» **What needs to be done**:
Extract every line from all of the rows below and reproduce each one word for word, keeping the original order.

» **Data lines**:
┏━━

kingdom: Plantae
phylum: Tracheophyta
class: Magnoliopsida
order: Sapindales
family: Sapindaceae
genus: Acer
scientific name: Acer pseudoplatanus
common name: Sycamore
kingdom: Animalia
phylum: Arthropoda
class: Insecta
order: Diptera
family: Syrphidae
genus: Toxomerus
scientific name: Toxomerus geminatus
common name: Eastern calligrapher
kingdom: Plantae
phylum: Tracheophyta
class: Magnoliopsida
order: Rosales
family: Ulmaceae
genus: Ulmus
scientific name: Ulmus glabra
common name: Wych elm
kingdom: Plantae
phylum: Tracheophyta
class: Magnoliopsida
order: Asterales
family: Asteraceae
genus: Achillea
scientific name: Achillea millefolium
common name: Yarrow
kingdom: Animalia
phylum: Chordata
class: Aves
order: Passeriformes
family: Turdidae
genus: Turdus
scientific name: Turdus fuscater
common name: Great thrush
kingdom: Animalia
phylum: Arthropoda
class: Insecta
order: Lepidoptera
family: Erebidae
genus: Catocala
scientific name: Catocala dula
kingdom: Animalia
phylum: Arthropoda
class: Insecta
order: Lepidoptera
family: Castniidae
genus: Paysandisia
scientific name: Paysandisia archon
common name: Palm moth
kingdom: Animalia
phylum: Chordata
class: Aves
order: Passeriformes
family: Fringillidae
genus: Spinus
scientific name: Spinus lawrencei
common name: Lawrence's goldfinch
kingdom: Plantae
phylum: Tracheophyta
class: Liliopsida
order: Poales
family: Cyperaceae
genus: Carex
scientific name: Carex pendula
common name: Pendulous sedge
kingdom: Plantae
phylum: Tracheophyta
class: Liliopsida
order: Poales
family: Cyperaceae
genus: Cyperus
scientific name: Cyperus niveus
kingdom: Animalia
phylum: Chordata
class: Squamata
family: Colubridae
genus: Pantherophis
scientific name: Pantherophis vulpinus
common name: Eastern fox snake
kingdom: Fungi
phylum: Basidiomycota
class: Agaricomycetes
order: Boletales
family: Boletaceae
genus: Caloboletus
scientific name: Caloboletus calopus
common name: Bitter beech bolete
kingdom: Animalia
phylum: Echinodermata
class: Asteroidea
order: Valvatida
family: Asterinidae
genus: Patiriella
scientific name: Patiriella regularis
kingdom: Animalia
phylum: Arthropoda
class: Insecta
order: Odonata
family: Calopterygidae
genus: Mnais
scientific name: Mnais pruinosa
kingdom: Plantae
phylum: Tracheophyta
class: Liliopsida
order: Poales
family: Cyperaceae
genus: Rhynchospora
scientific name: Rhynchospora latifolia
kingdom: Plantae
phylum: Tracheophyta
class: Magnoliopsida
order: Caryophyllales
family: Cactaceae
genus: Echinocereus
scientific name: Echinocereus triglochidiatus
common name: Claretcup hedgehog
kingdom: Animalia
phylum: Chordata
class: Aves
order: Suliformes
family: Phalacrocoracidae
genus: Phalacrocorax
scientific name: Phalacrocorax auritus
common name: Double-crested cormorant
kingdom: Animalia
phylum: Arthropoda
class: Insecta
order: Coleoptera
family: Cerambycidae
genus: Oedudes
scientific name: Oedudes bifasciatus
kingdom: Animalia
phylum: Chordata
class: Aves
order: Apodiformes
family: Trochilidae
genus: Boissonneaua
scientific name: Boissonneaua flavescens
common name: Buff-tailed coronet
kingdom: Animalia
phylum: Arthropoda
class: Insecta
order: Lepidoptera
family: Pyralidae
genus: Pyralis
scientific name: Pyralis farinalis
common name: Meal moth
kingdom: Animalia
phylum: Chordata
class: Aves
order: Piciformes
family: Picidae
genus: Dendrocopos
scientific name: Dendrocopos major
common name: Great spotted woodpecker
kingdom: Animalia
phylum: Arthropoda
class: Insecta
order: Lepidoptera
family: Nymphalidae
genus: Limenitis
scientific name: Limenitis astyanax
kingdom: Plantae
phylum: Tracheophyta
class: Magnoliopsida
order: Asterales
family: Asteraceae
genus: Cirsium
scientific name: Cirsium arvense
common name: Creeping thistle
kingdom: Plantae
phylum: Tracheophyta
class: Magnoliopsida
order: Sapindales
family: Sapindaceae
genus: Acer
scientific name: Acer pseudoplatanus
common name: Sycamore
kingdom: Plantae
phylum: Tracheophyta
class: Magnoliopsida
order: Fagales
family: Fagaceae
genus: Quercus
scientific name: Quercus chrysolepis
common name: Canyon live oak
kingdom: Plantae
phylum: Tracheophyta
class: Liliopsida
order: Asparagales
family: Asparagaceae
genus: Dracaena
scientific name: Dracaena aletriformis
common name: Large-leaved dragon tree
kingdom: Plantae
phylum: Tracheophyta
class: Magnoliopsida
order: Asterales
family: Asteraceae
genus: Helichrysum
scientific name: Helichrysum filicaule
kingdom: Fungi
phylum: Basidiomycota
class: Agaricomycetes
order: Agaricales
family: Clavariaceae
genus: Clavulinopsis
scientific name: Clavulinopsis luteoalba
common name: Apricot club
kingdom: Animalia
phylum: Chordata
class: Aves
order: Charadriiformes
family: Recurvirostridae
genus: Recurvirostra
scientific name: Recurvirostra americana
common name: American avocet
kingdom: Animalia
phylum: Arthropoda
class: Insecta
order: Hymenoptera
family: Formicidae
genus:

┗━━

» **Result below**:
kingdom: Plantae
phylum: Tracheophyta
class: Magnoliopsida
order: Sapindales
family: Sapindaceae
genus: Acer
scientific name: Acer pseudoplatanus
common name: Sycamore
kingdom: Animalia
phylum: Arthropoda
class: Insecta
order: Diptera
family: Syrphidae
genus: Toxomerus
scientific name: Toxomerus geminatus
common name: Eastern calligrapher
kingdom: Plantae
phylum: Tracheophyta
class: Magnoliopsida
order: Rosales
family: Ulmaceae
genus: Ulmus
scientific name: Ulmus glabra
common name: Wych elm
kingdom: Plantae
phylum: Tracheophyta
class: Magnoliopsida
order: Asterales
family: Asteraceae
genus: Achillea
scientific name: Achillea millefolium
common name: Yarrow
kingdom: Animalia
phylum: Chordata
class: Aves
order: Passeriformes
family: Turdidae
genus: Turdus
scientific name: Turdus fuscater
common name: Great thrush
kingdom: Animalia
phylum: Arthropoda
class: Insecta
order: Lepidoptera
family: Erebidae
genus: Catocala
scientific name: Catocala dula
kingdom: Animalia
phylum: Arthropoda
class: Insecta
order: Lepidoptera
family: Castniidae
genus: Paysandisia
scientific name: Paysandisia archon
common name: Palm moth
kingdom: Animalia
phylum: Chordata
class: Aves
order: Passeriformes
family: Fringillidae
genus: Spinus
scientific name: Spinus lawrencei
common name: Lawrence's goldfinch
kingdom: Plantae
phylum: Tracheophyta
class: Liliopsida
order: Poales
family: Cyperaceae
genus: Carex
scientific name: Carex pendula
common name: Pendulous sedge
kingdom: Plantae
phylum: Tracheophyta
class: Liliopsida
order: Poales
family: Cyperaceae
genus: Cyperus
scientific name: Cyperus niveus
kingdom: Animalia
phylum: Chordata
class: Squamata
family: Colubridae
genus: Pantherophis
scientific name: Pantherophis vulpinus
common name: Eastern fox snake
kingdom: Fungi
phylum: Basidiomycota
class: Agaricomycetes
order: Boletales
family: Boletaceae
genus: Caloboletus
scientific name: Caloboletus calopus
common name: Bitter beech bolete
kingdom: Animalia
phylum: Echinodermata
class: Asteroidea
order: Valvatida
family: Asterinidae
genus: Patiriella
scientific name: Patiriella regularis
kingdom: Animalia
phylum: Arthropoda
class: Insecta
order: Odonata
family: Calopterygidae
genus: Mnais
scientific name: Mnais pruinosa
kingdom: Plantae
phylum: Tracheophyta
class: Liliopsida
order: Poales
family: Cyperaceae
genus: Rhynchospora
scientific name: Rhynchospora latifolia
kingdom: Plantae
phylum: Tracheophyta
class: Magnoliopsida
order: Caryophyllales
family: Cactaceae
genus: Echinocereus
scientific name: Echinocereus triglochidiatus
common name: Claretcup hedgehog
kingdom: Animalia
phylum: Chordata
class: Aves
order: Suliformes
family: Phalacrocoracidae
genus: Phalacrocorax
scientific name: Phalacrocorax auritus
common name: Double-crested cormorant
kingdom: Animalia
phylum: Arthropoda
class: Insecta
order: Coleoptera
family: Cerambycidae
genus: Oedudes
scientific name: Oedudes bifasciatus
kingdom: Animalia
phylum: Chordata
class: Aves
order: Apodiformes
family: Trochilidae
genus: Boissonneaua
scientific name: Boissonneaua flavescens
common name: Buff-tailed coronet
kingdom: Animalia
phylum: Arthropoda
class: Insecta
order: Lepidoptera
family: Pyralidae
genus: Pyralis
scientific name: Pyralis farinalis
common name: Meal moth
kingdom: Animalia
phylum: Chordata
class: Aves
order: Piciformes
family: Picidae
genus: Dendrocopos
scientific name: Dendrocopos major
common name: Great spotted woodpecker
kingdom: Animalia
phylum: Arthropoda
class: Insecta
order: Lepidoptera
family: Nymphalidae
genus: Limenitis
scientific name: Limenitis astyanax
kingdom: Plantae
phylum: Tracheophyta
class: Magnoliopsida
order: Asterales
family: Asteraceae
genus: Cirsium
scientific name: Cirsium arvense
common name: Creeping thistle
kingdom: Plantae
phylum: Tracheophyta
class: Magnoliopsida
order: Sapindales
family: Sapindaceae
genus: Acer
scientific name: Acer pseudoplatanus
common name: Sycamore
kingdom: Plantae
phylum: Tracheophyta
class: Magnoliopsida
order: Fagales
family: Fagaceae
genus: Quercus
scientific name: Quercus chrysolepis
common name: Canyon live oak
kingdom: Plantae
phylum: Tracheophyta
class: Liliopsida
order: Asparagales
family: Asparagaceae
genus: Dracaena
scientific name: Dracaena aletriformis
common name: Large-leaved dragon tree
kingdom: Plantae
phylum: Tracheophyta
class: Magnoliopsida
order: Asterales
family: Asteraceae
genus: Helichrysum
scientific name: Helichrysum filicaule
kingdom: Fungi
phylum: Basidiomycota
class: Agaricomycetes
order: Agaricales
family: Clavariaceae
genus: Clavulinopsis
scientific name: Clavulinopsis luteoalba
common name: Apricot club
kingdom: Animalia
phylum: Chordata
class: Aves
order: Charadriiformes
family: Recurvirostridae
genus: Recurvirostra
scientific name: Recurvirostra americana
common name: American avocet
kingdom: Animalia
phylum: Arthropoda
class: Insecta
order: Hymenoptera
family: Formicidae
genus:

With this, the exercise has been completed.